Checking the oven through the glass, the batter was rising nicely, and the sausages were browning off.

Poking my knife into the potatoes they were still a bit hard, so I increased the heat on the hob slightly and popped the lid on.

My hips were sashaying to my earphones, talk dirty to me – Jason Derulo was blasting. I was miming, while trying my best to dance seductively. Flicking my eyes to look at the time, Killian should be walking through the door in the next fifteen. Making sure everything was okay, I quickly ran upstairs to use the loo. Stopping to look in the mirror, I smiled. I looked different, but in the best way. I had a slight glow to my skin that I hadn’t seen in a long while. My eyes scanned my outfit, I should really change but I was comfortable in my short cotton shorts and one of Killian’s tees that I had nabbed out of the laundry.
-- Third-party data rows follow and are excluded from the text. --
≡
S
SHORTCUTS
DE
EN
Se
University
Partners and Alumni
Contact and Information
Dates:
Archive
It was clean, but I could still smell the hint of his scent on it.

My golden hair was pulled into a messy bun with a few loose strands. I felt like me, this was me. Finally pulling myself away, I used the loo, washed my hands then headed back downstairs.
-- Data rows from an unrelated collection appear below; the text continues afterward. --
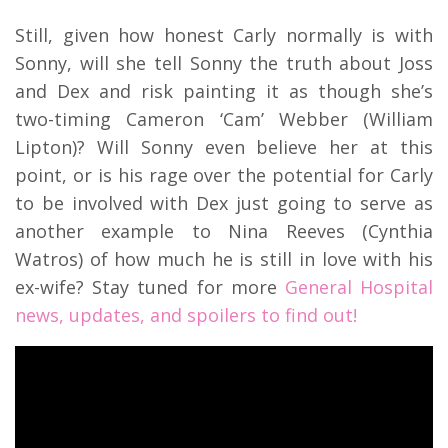
Still, given how honest Carly normally is with
Sonny, will she tell Sonny the truth about Joss
and Dex and risk painting it as though she’s
two-timing Cameron ‘Cam’ Webber (William
Lipton)? Will Sonny even believe her at this
point, or is his rage over the potential for Carly
to be involved with Dex just going to serve as
another example to Nina Reeves (Cynthia
Watros) of how much he is still in love with his
ex-wife? Stay tuned for more
General Hospital
news, updates, and spoilers to find out!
Draining the potatoes, I added milk, salt, pepper and a knob of butter before I mashed them. The toad in the hole was cooling on the rack of the hob and the greens were buttered and plated up.

Scooping two huge mounds of mash next to the veggies because I don’t know how to make a reasonable amount of mash, I then cut into the toad in the hole, the batter golden cracking as I slice through. My stomach grumbled. I was famished.

I plugged the kettle in that Killian bought and filled it up with water before flicking it on and letting it boil. I poured an unhealthy amount of gravy granules into the bottom of a mixing jug because I liked my gravy thick. Once the kettle was boiled, I mixed the water with the granules to make the right consistency before pouring it over my plate. I didn’t want to do Killian’s as I didn’t know if he would actually like it or not. Walking over to the large dining table, I placed the plates down then went back for the gravy and cutlery.

I heard the door click before watching the round doorknob twist.

“Baby, I’m here,” he calls, his smile lighting up the room before stilling and seeing me sitting at the table. He has done the baby I’m here since I have lived with him, it started as an annoyance, where now I adore it. I would definitely miss it once I move out.

“Hey,” I hold my hand up to wave as he drops his briefcase on the floor by the side table, then pushes the door shut.

“Smells amazing,” he says as he steps towards me and takes a seat, “what is it?” he laughs.

“Toad in the hole,” I look down at my homemade dinner then back up at him.

“Toad in the hole?” he repeats, a little confused.

“Mmhmm, it’s basically sausage in batter… not quite sure where it comes from… well I could google it but yano…” I shrugged, picking up my knife and fork.

“I was going to get changed but decided against it. I can’t wait to taste this sausage in the hole.”

I rolled my eyes. “Toad in the hole,” I giggled.

“Oh, shit yeah, toad.” He laughed with me as he picked his knife and fork up.

“Do you not want gravy?” I asked, my hands hovering over my full plate.

“Do I want gravy…?” he asked me.

I nodded, “You can’t have toad in the hole without gravy…”

“Okay, yes please, may I have some gravy, wife.” My smile fell for a moment as I reached for the jug before I plastered it back on and covered his food. As much as we were an accident, a mistake, I couldn’t deny the pain that crushed through me, the wave of emotion that crashed over me at the thought of us not being together anymore.

Even if it was just pretend.

“There you go, husband. Bon appetite.”